Suppose, a developer is reading a JSON/text/CSV and processing the data and producing result as JSON/text/CSV format. Since the input as well as output would be readable he/she would know that this is the kind of input and this is what I am expecting the output to be and check whether it is correct. Now, suppose the developer is reading parquet instead. Since it is less readable he would not easily know that for this data what is the program expected to produce output as and verify the object. So, I thought may be it is not used as input or output but at intermediate stage.
Tim Moores wrote:Many file formats are not meant to be viewed by humans.
This includes JSON/CSV/XML as well. These are representations for transport and storage, not for interaction with application users. Just because the format may be readable by humans doesn't mean that they are intended to be read by humans.
I can't think of any applications that I use (other than ones specifically for software development) which use JSON as an input or output.
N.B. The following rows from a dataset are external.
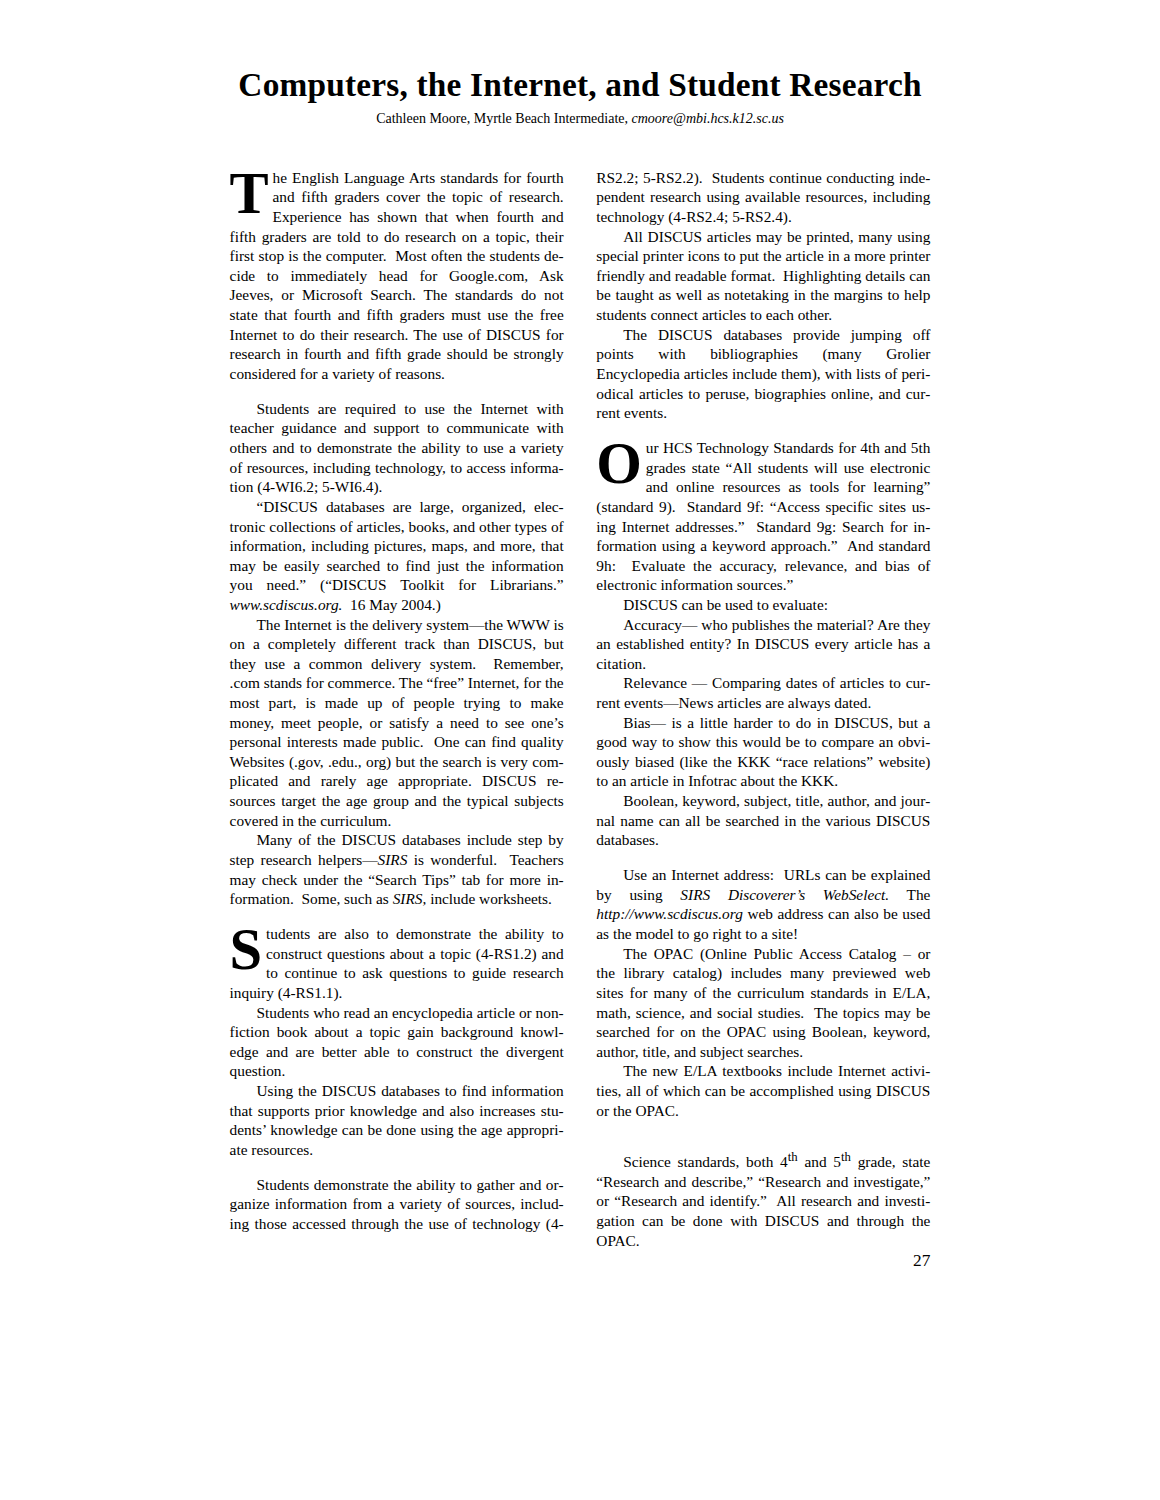Computers, the Internet, and Student Research
Cathleen Moore, Myrtle Beach Intermediate, cmoore@mbi.hcs.k12.sc.us
The English Language Arts standards for fourth and fifth graders cover the topic of research. Experience has shown that when fourth and fifth graders are told to do research on a topic, their first stop is the computer. Most often the students decide to immediately head for Google.com, Ask Jeeves, or Microsoft Search. The standards do not state that fourth and fifth graders must use the free Internet to do their research. The use of DISCUS for research in fourth and fifth grade should be strongly considered for a variety of reasons.
Students are required to use the Internet with teacher guidance and support to communicate with others and to demonstrate the ability to use a variety of resources, including technology, to access information (4-WI6.2; 5-WI6.4).
“DISCUS databases are large, organized, electronic collections of articles, books, and other types of information, including pictures, maps, and more, that may be easily searched to find just the information you need.” (“DISCUS Toolkit for Librarians.” www.scdiscus.org. 16 May 2004.)
The Internet is the delivery system—the WWW is on a completely different track than DISCUS, but they use a common delivery system. Remember, .com stands for commerce. The “free” Internet, for the most part, is made up of people trying to make money, meet people, or satisfy a need to see one’s personal interests made public. One can find quality Websites (.gov, .edu., org) but the search is very complicated and rarely age appropriate. DISCUS resources target the age group and the typical subjects covered in the curriculum.
Many of the DISCUS databases include step by step research helpers—SIRS is wonderful. Teachers may check under the “Search Tips” tab for more information. Some, such as SIRS, include worksheets.
Students are also to demonstrate the ability to construct questions about a topic (4-RS1.2) and to continue to ask questions to guide research inquiry (4-RS1.1).
Students who read an encyclopedia article or nonfiction book about a topic gain background knowledge and are better able to construct the divergent question.
Using the DISCUS databases to find information that supports prior knowledge and also increases students’ knowledge can be done using the age appropriate resources.
Students demonstrate the ability to gather and organize information from a variety of sources, including those accessed through the use of technology (4-RS2.2; 5-RS2.2). Students continue conducting independent research using available resources, including technology (4-RS2.4; 5-RS2.4).
All DISCUS articles may be printed, many using special printer icons to put the article in a more printer friendly and readable format. Highlighting details can be taught as well as notetaking in the margins to help students connect articles to each other.
The DISCUS databases provide jumping off points with bibliographies (many Grolier Encyclopedia articles include them), with lists of periodical articles to peruse, biographies online, and current events.
Our HCS Technology Standards for 4th and 5th grades state “All students will use electronic and online resources as tools for learning” (standard 9). Standard 9f: “Access specific sites using Internet addresses.” Standard 9g: Search for information using a keyword approach.” And standard 9h: Evaluate the accuracy, relevance, and bias of electronic information sources.”
DISCUS can be used to evaluate:
Accuracy— who publishes the material? Are they an established entity? In DISCUS every article has a citation.
Relevance — Comparing dates of articles to current events—News articles are always dated.
Bias— is a little harder to do in DISCUS, but a good way to show this would be to compare an obviously biased (like the KKK “race relations” website) to an article in Infotrac about the KKK.
Boolean, keyword, subject, title, author, and journal name can all be searched in the various DISCUS databases.
Use an Internet address: URLs can be explained by using SIRS Discoverer’s WebSelect. The http://www.scdiscus.org web address can also be used as the model to go right to a site!
The OPAC (Online Public Access Catalog – or the library catalog) includes many previewed web sites for many of the curriculum standards in E/LA, math, science, and social studies. The topics may be searched for on the OPAC using Boolean, keyword, author, title, and subject searches.
The new E/LA textbooks include Internet activities, all of which can be accomplished using DISCUS or the OPAC.
Science standards, both 4th and 5th grade, state “Research and describe,” “Research and investigate,” or “Research and identify.” All research and investigation can be done with DISCUS and through the OPAC.
27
For E.g if a developer is working on a REST API which takes JSON input, he can easily see the input and know the expected output and check whether those are the same. In Parquet still it would be possible to have a looks. Just that it is little less readable than a JSON/XML/CSV/Text file.
As I understand it, Parquet is for storage, not interchange. So the point about comparing inputs and outputs is moot. (I might be wrong about this.)
Ron McLeod wrote:Just because the format may be readable by humans doesn't mean that they are intended to be read by humans.
Quoted for emphasis. Much harm was done by people assuming that XML was meant to be created or maintained by humans. Much more flexible and easy to use alternatives existed, but we had to live with Struts config files and the like for years. :-(
Parquet is faster than Avro/JSON if the processing involves many columns.
For data processing (e.g using Spark), is Parquet to be used for the same kind of use cases as JSON/Avro have been getting used (e.g as input to Spark) or not?